01 - Preheat oven to 400°F. Line a rimmed baking sheet with parchment paper and set aside.
02 - In a large mixing bowl, combine the ground beef, breadcrumbs, Parmesan, milk, egg, minced garlic, parsley, oregano, salt, and pepper. Gently fold until evenly incorporated, being careful not to overwork the meat.
03 - Portion the mixture into 12 uniform meatballs and arrange on the prepared baking sheet. Bake for 18–20 minutes until golden brown and cooked through to an internal temperature of 160°F.

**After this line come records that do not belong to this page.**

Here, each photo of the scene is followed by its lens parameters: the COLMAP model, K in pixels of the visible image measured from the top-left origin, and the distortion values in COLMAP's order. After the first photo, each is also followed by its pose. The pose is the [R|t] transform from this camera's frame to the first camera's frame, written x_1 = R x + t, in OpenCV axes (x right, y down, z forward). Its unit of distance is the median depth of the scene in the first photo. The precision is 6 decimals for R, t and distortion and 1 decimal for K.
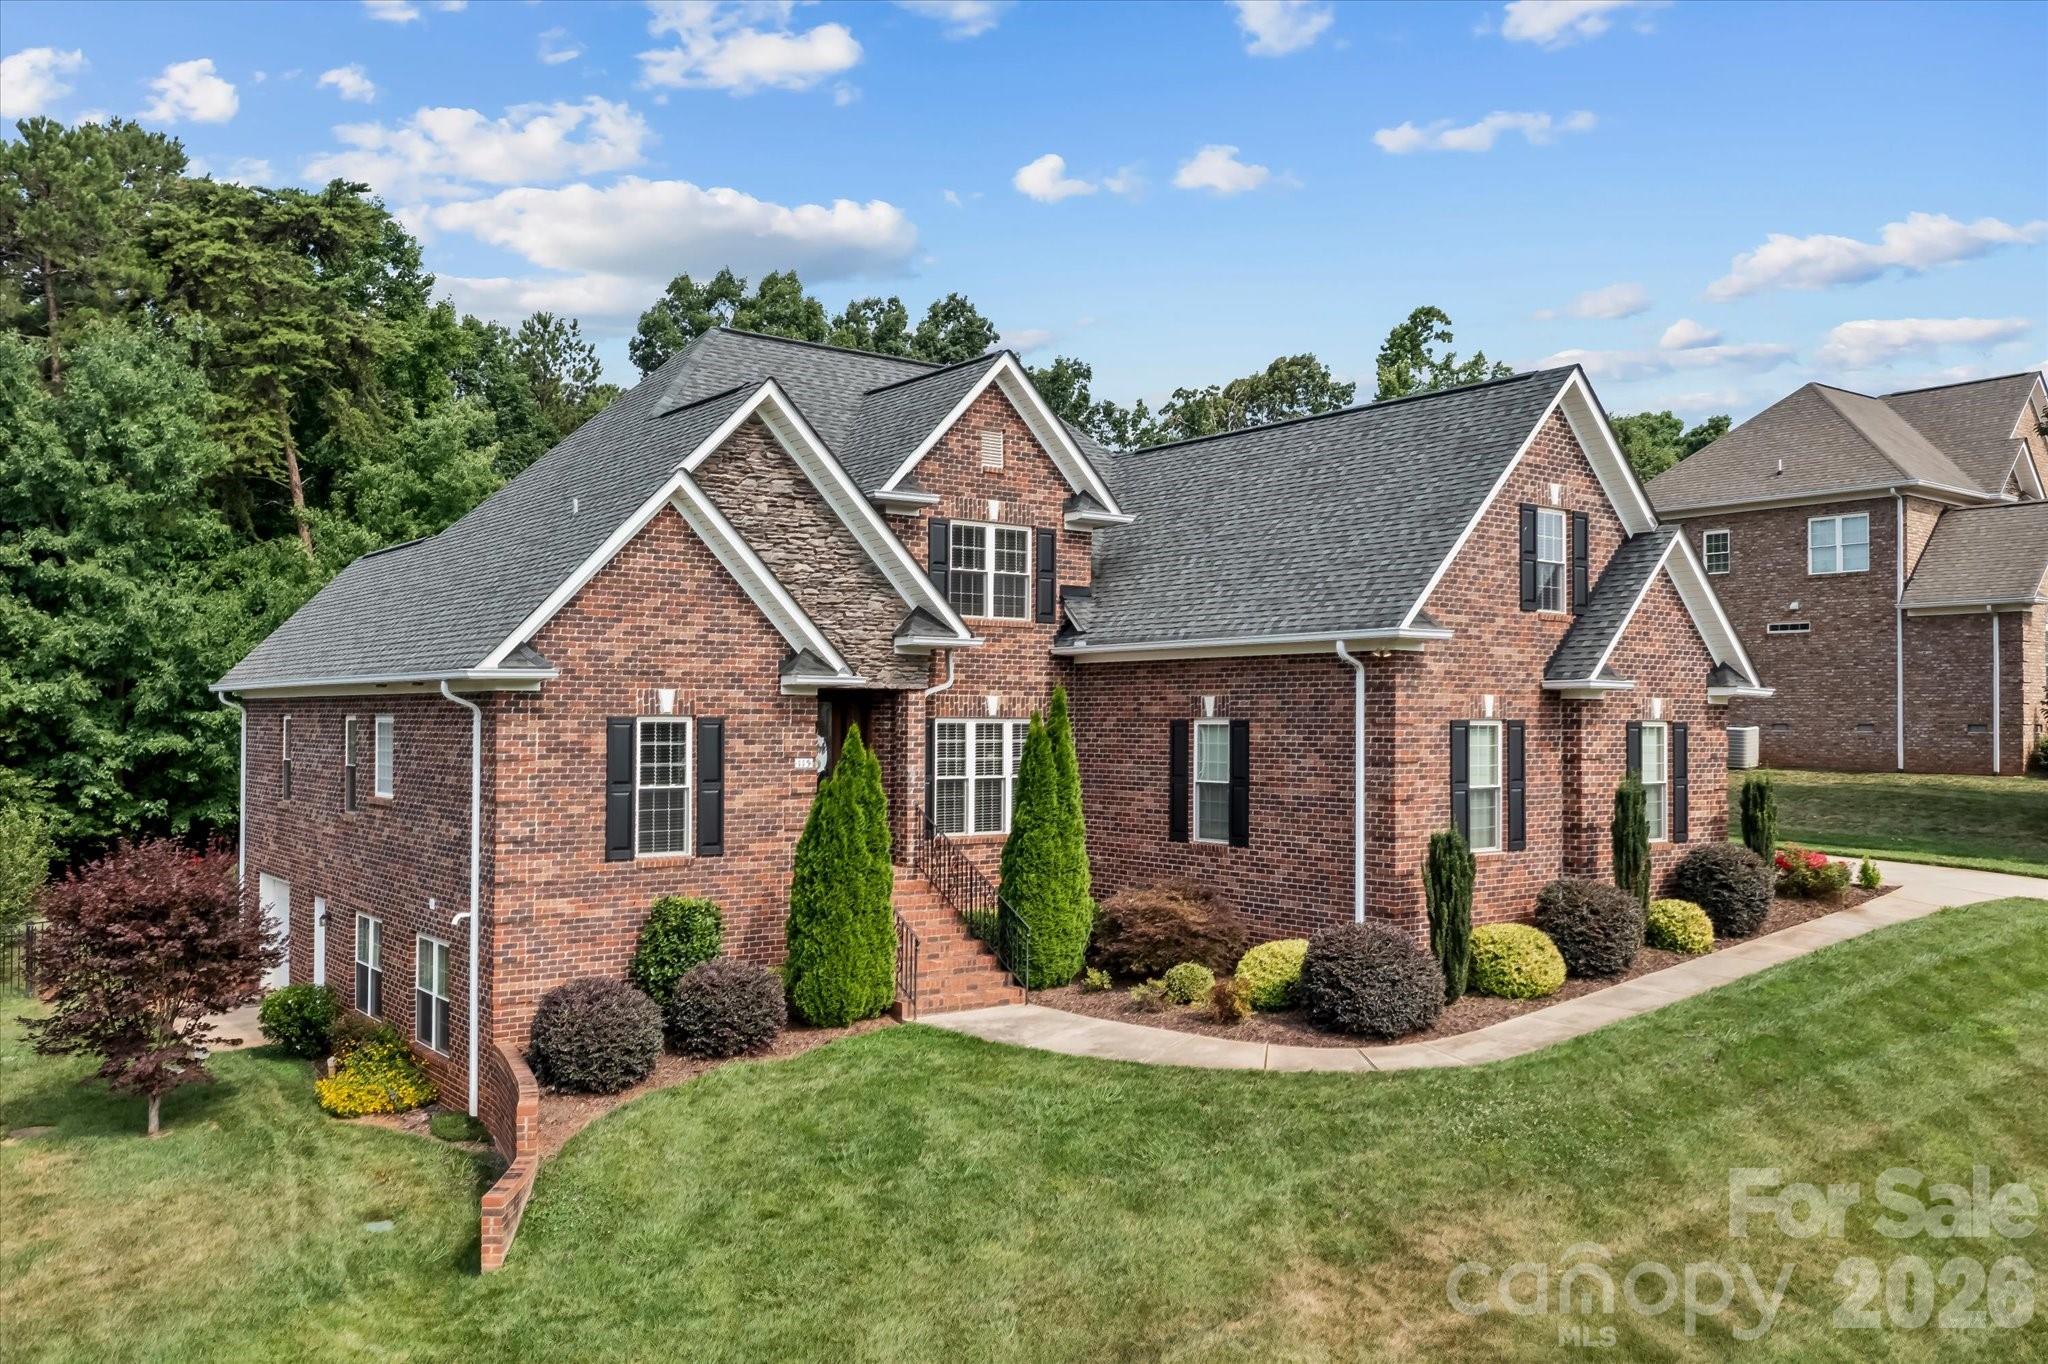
lens RADIAL K [[1583.3, 0, 1017.3], [0, 1583.3, 691.6], [0, 0, 1]] dist [-0.016621, -0.000186]
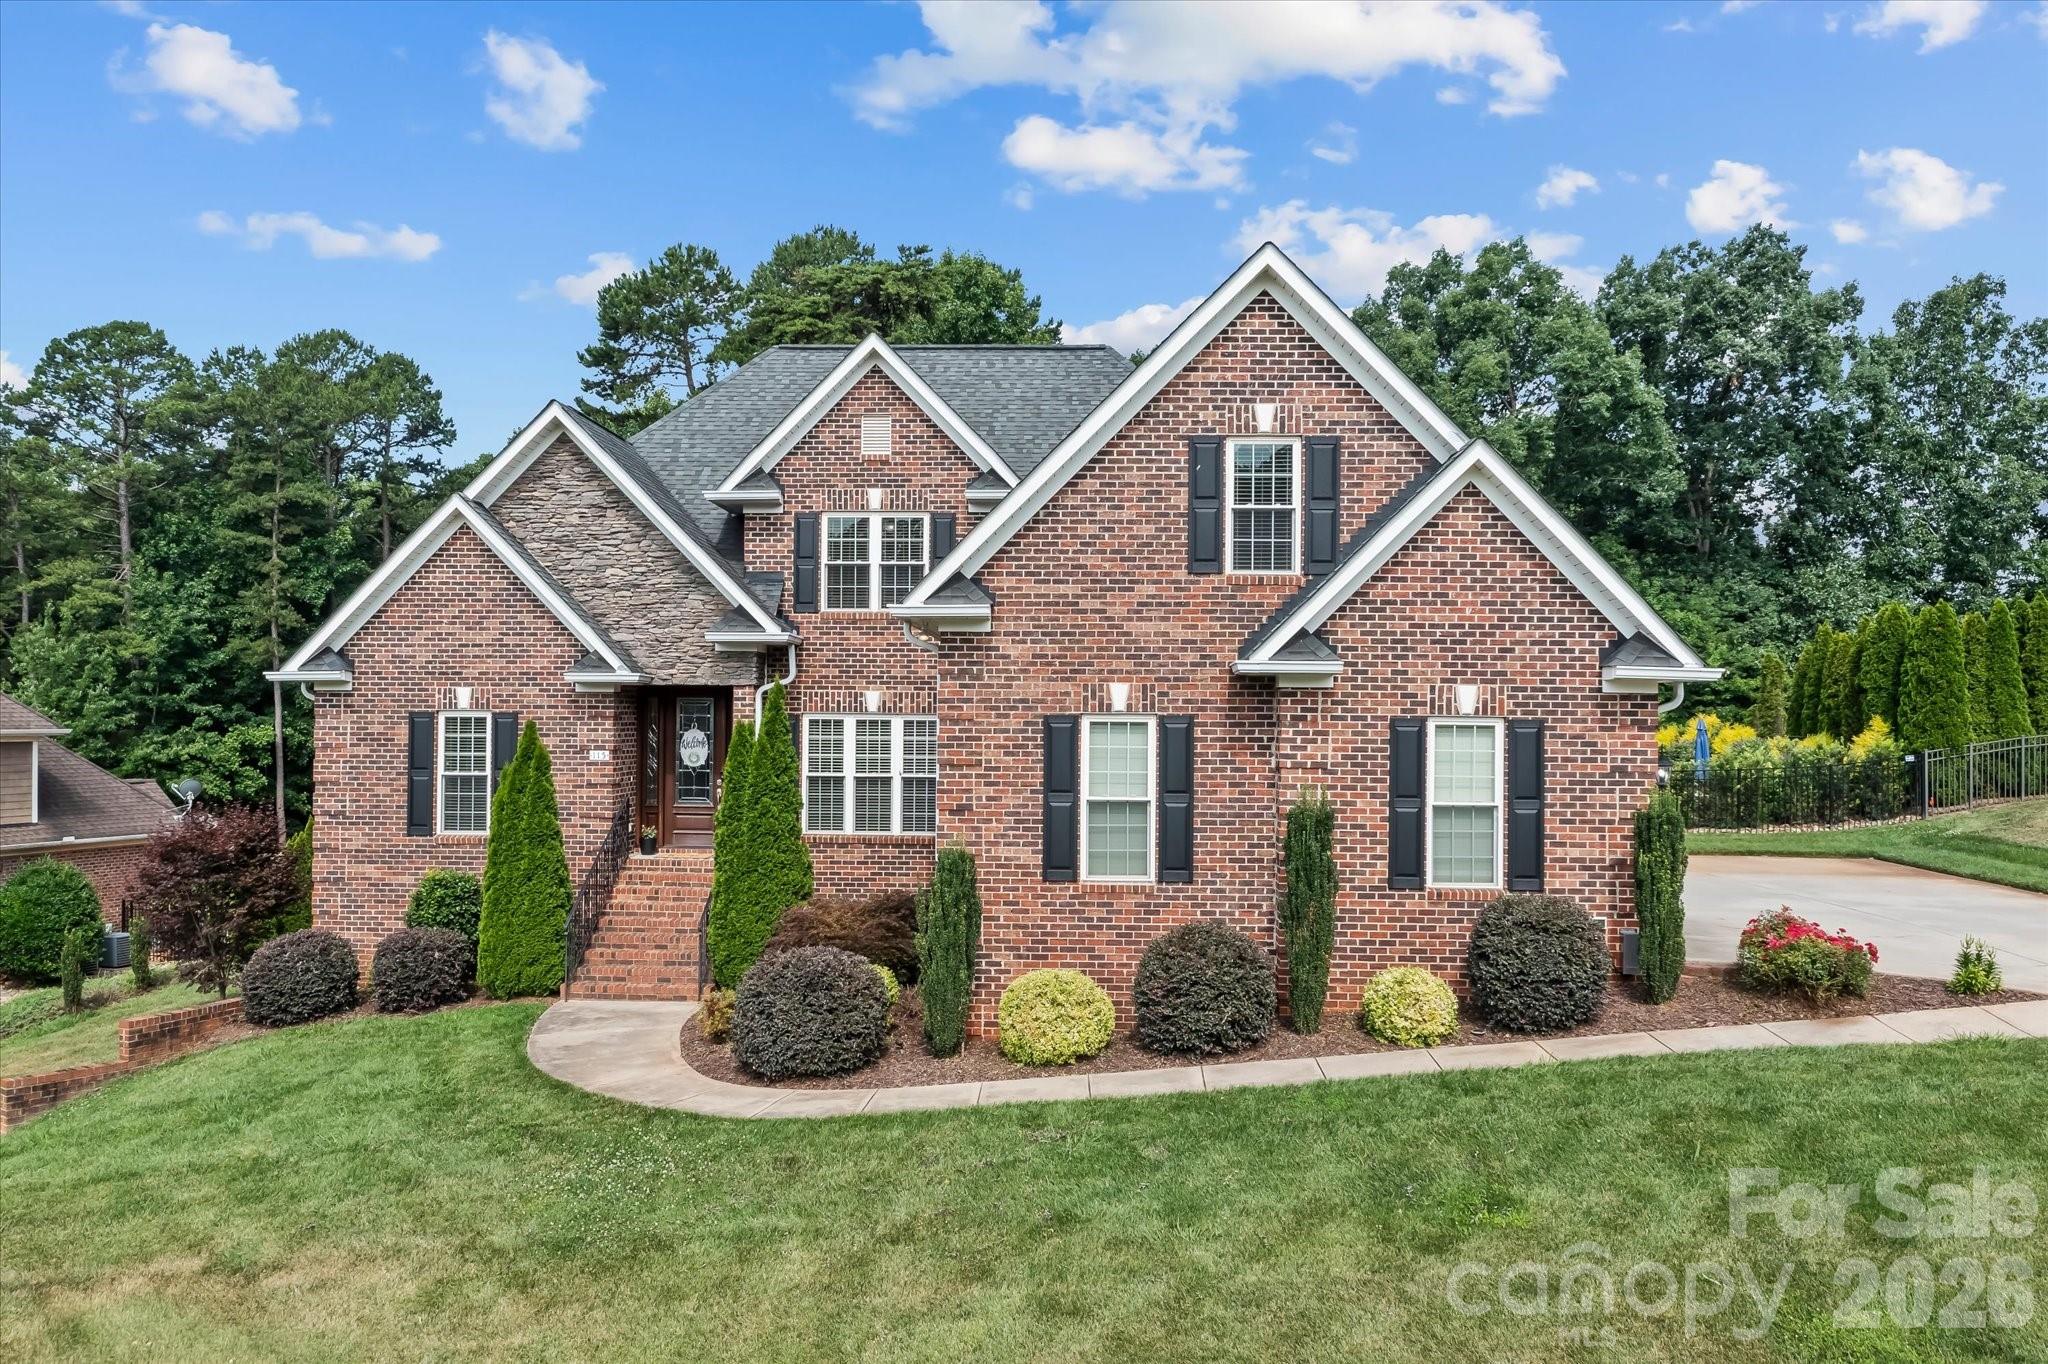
lens RADIAL K [[1583.3, 0, 1017.3], [0, 1583.3, 691.6], [0, 0, 1]] dist [-0.016621, -0.000186]
pose [[0.775642, -0.009544, -0.631101, 0.746398], [0.008166, 0.999954, -0.005085, 0.009798], [0.631120, -0.001210, 0.775684, 0.344949]]
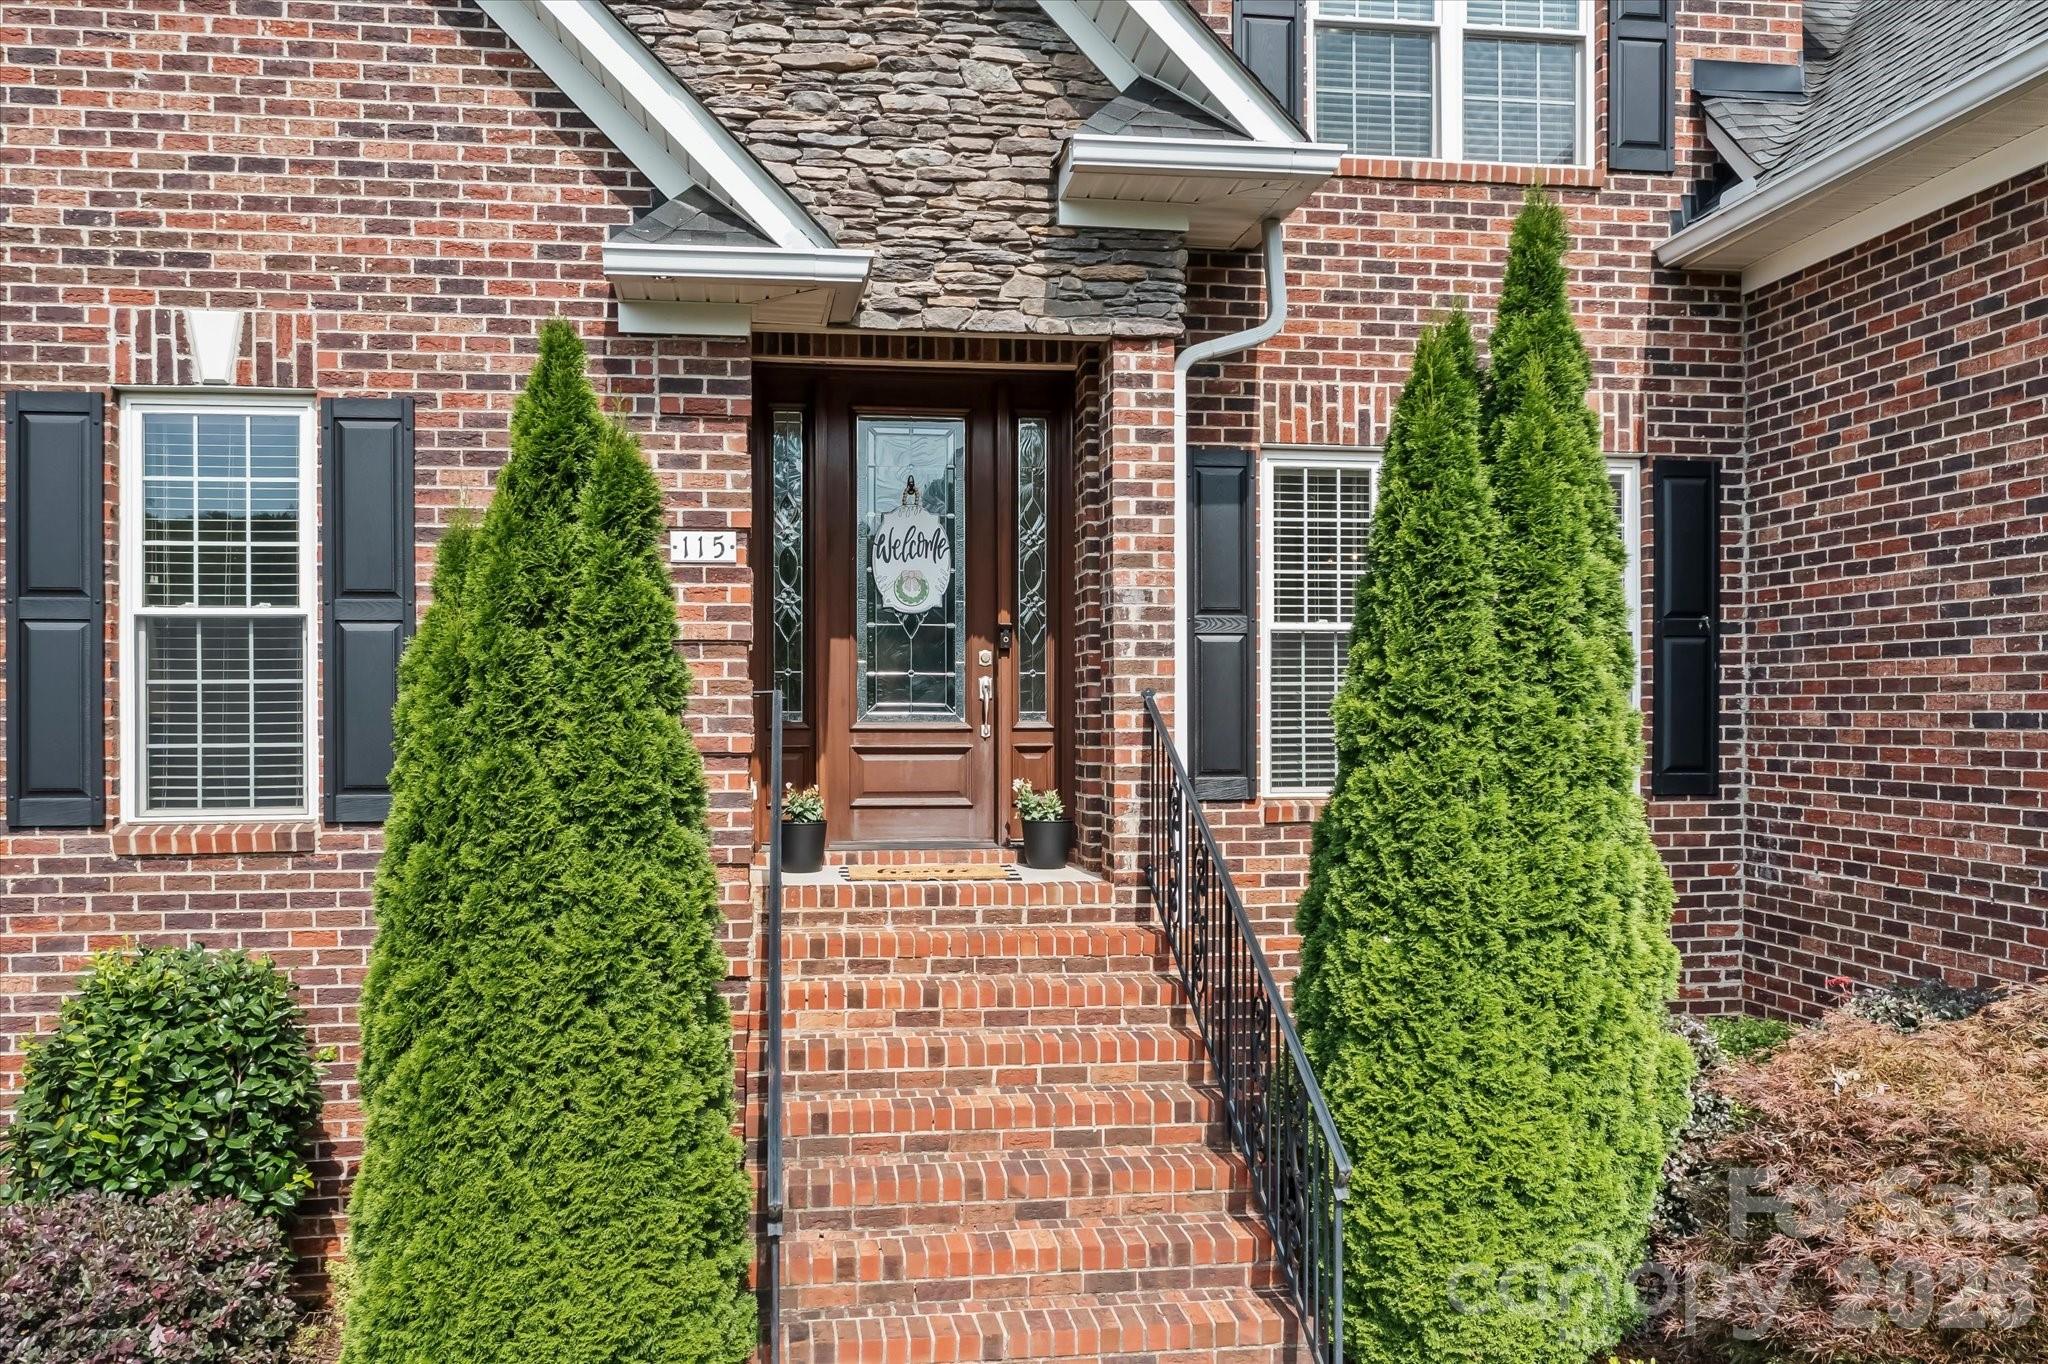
lens RADIAL K [[1644.1, 0, 1018.5], [0, 1644.1, 715.7], [0, 0, 1]] dist [-0.009403, 0.002725]
pose [[0.876469, -0.006207, -0.481418, 0.079836], [0.016941, 0.999695, 0.017954, 0.073411], [0.481160, -0.023892, 0.876307, 0.727024]]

04 - While the meatballs bake, warm the marinara sauce in a large skillet over medium-low heat. Stir in the red pepper flakes if desired for a subtle kick.
05 - Transfer the baked meatballs into the simmering marinara, turning to coat evenly. Let them simmer gently for 5–7 minutes so the flavors meld.
06 - Stir together the melted butter and finely grated garlic. Slice the sub rolls lengthwise without cutting all the way through. Brush the cut surfaces with garlic butter and toast on a baking sheet for 3–4 minutes until lightly golden.
07 - Place 3 saucy meatballs inside each toasted roll, spooning extra marinara over the top. Generously blanket each sub with shredded mozzarella.
08 - Return the assembled subs to the oven for 3–4 minutes until the mozzarella is fully melted, bubbly, and lightly browned in spots.
09 - Finish with a scattering of fresh basil or parsley if desired. Serve immediately while hot and the cheese is at its stretchiest.